_DIRECTIONS FOR THIS TASK_: Format all of the material below as a Markdown table with the columns Row and Line, giving each nonblank line its own numbered row. Leave the pictures out of the answer.

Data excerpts
┄┄┄┄┄┄
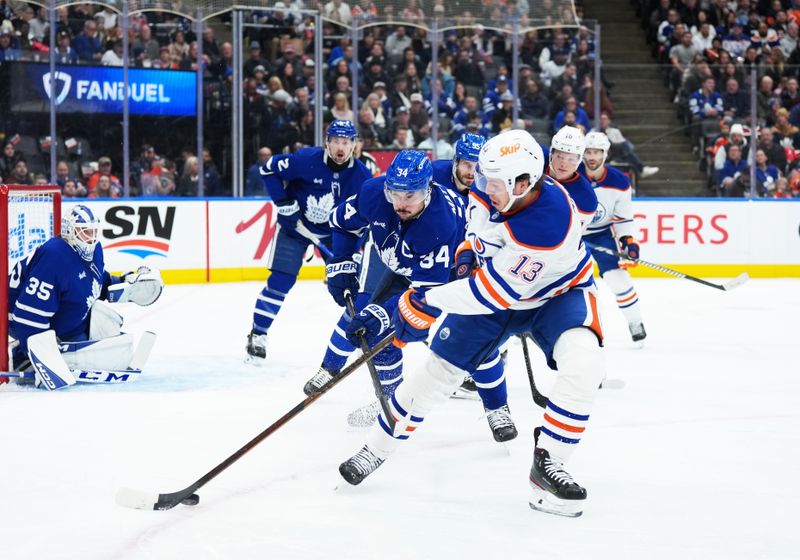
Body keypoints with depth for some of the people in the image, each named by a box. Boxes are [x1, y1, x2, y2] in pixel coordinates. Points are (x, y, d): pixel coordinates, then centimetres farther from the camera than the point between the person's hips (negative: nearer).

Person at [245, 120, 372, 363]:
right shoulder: (306, 159, -25)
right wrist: (284, 203, -18)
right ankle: (257, 334, 2)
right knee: (281, 280, -9)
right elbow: (268, 169, -15)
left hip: (334, 232, 3)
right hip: (295, 225, -3)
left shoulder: (362, 175, -15)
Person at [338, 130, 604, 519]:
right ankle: (376, 449, 19)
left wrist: (427, 303, -28)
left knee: (582, 363, -32)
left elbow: (497, 291, -35)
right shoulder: (488, 186, -20)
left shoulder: (549, 222, -41)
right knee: (440, 367, 4)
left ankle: (547, 463, -19)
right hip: (497, 284, 5)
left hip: (556, 293, -5)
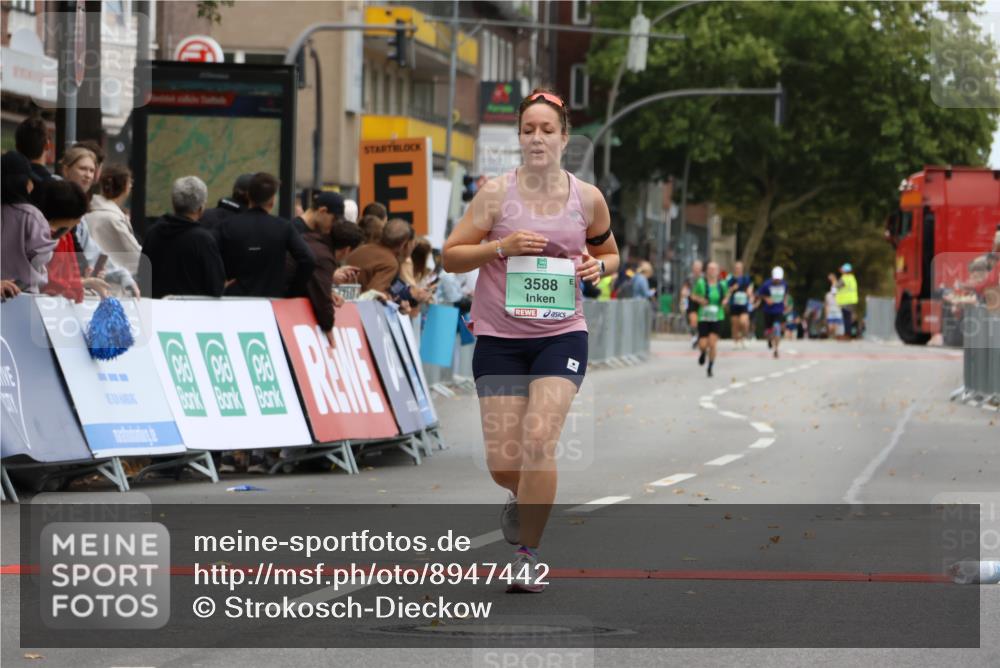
┄┄┄┄┄┄
_EXERCISE SOLUTION_:
| Row | Line |
|---|---|
| 1 | Body keypoints with depth for some of the people in the image, each named by a box. Boxes are [x1, y1, x2, y2] in pixel coordinates. Points are (x, y, d): pixel coordinates, then centimetres farther from the camera than the point between the person's hips (negative: nearer). |
| 2 | Person at [245, 120, 372, 363]: |
| 3 | right shoulder: (306, 159, -25) |
| 4 | right wrist: (284, 203, -18) |
| 5 | right ankle: (257, 334, 2) |
| 6 | right knee: (281, 280, -9) |
| 7 | right elbow: (268, 169, -15) |
| 8 | left hip: (334, 232, 3) |
| 9 | right hip: (295, 225, -3) |
| 10 | left shoulder: (362, 175, -15) |
| 11 | Person at [338, 130, 604, 519]: |
| 12 | right ankle: (376, 449, 19) |
| 13 | left wrist: (427, 303, -28) |
| 14 | left knee: (582, 363, -32) |
| 15 | left elbow: (497, 291, -35) |
| 16 | right shoulder: (488, 186, -20) |
| 17 | left shoulder: (549, 222, -41) |
| 18 | right knee: (440, 367, 4) |
| 19 | left ankle: (547, 463, -19) |
| 20 | right hip: (497, 284, 5) |
| 21 | left hip: (556, 293, -5) |